Alan: Ack, it’s stuck up there.
Vicki: THIS is your gifted student who scored a 35 on the ACT and your National Merit Finalist, everyone.
Alan: Wheee look, the popcorn bounces when I do this!
Patrick: Look! The cops told them to turn their music down and they did!
Patrick: He just stuck his finger out like this and they turned their music down!
Patrick: I want to do that!
Vicki: We’ll come to Mills one day and find Pat sticking his finger out like that and getting strange looks.
*Patrick licks finger and jabs it at Amanda*
Amanda: Ewwww! Pat, that’s unsanitary!
Patrick: No, if I stuck my finger up my ass, THAT would be unsanitary.
Amanda: Yes. Spit is fine compared to that.
Vicki: Isn’t that kinda hard, Pat?
Patrick: No! How would I wipe myself after I take a shit if it was hard?
Vicki: That explains a lot…
Patrick: What? I don’t go walking around with a crusty ass, do I?

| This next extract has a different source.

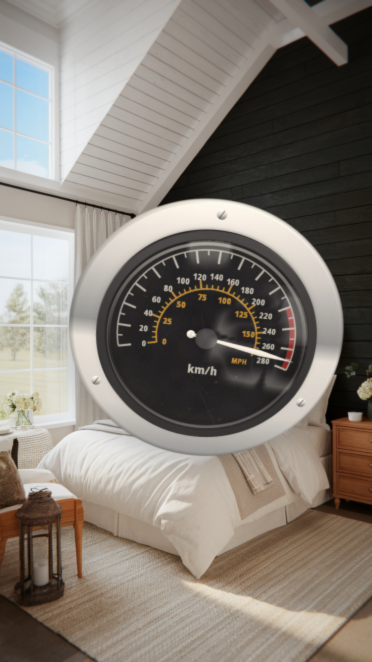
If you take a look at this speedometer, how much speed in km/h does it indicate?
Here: 270 km/h
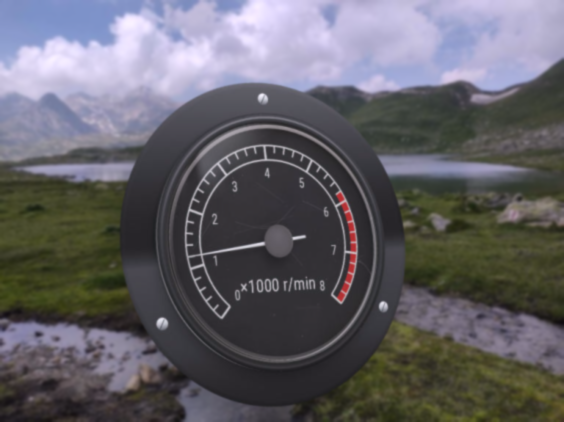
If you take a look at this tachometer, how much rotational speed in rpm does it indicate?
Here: 1200 rpm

Amanda: Wow, you can blow, David?
Patrick: David’s good at blowing.
Amanda: The BALLOON! Sorry!
Patrick: C’mon, blow harder. I know you can.
Vicki: First hand experience, Pat?
Patrick: No comment.
Amanda: How does he bl… put air in balloons?

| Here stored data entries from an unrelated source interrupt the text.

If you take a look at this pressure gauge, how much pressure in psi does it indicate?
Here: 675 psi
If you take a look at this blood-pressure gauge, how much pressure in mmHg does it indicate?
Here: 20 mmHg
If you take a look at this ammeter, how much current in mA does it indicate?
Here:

Vicki: You can say “blow,” Amanda.
Patrick (looking at Guiness Records Book): It’s an anglerfish. The male attaches to the female and then his face grows into her body and then he lives off of her like a parasite. That is, after they have sex.

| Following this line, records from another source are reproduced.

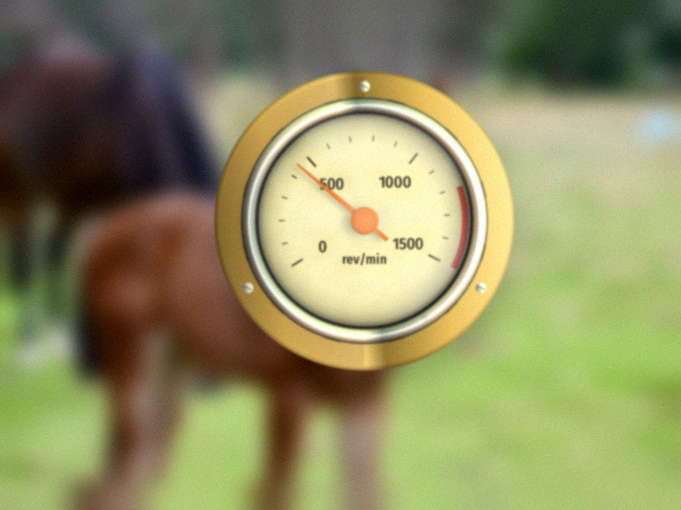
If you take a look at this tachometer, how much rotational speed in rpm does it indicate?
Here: 450 rpm
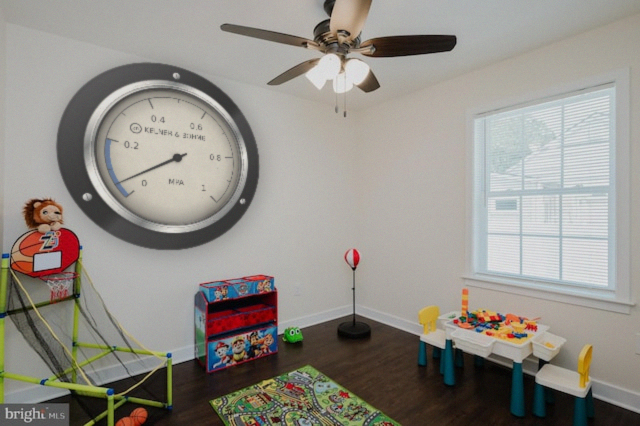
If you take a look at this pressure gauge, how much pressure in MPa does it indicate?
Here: 0.05 MPa
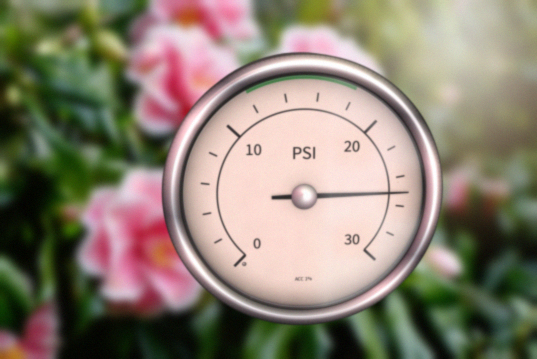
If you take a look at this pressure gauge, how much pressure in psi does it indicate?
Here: 25 psi
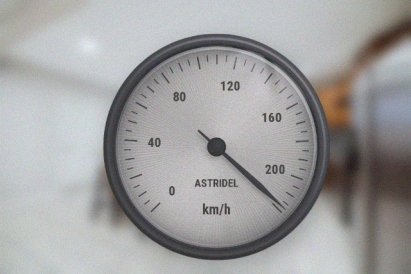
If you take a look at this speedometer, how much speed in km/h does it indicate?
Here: 217.5 km/h
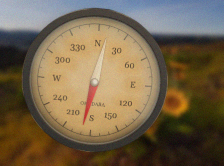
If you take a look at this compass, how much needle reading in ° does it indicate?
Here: 190 °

Patrick: Watch out Vicki, one of these days you two will be having sex and he’ll latch on to you and not let go and you’ll be walking around with this…. thing… hanging off of you. Then you’ll be Vickidavid.
Amanda: What? I missed everything…
Patrick: I was just saying how one of these days David and Vicki will be getting it on and he’ll latch onto her and never let go. And then they’ll be having sex forever.
*Alan takes Jennie’s necklace and pokes it in her nose*
Vicki: Uh… what are you doing?
Alan: It’s pointy!
Jennie: Stop that!
Alan: Pointy things have to go in holes.
Alan: They do! Pointy things always go in holes! Like pegs!
Alan: ….. what….?
Vicki: Think about that for a moment, Alan…
David: Actually, I never touch my dog before school.
Patrick: So when DO you touch it?
Gihan: David touches his dog!
Gihan: It would have been better if it was ‘David touches his monkey.’ That can be taken so many different ways.
Vicki: So, DOES David touch his monkey?
Gihan: I wouldn’t know! I’m his best friend, but that’s a line I don’t cross.
Vicki: As opposed to playing monopoly in towels?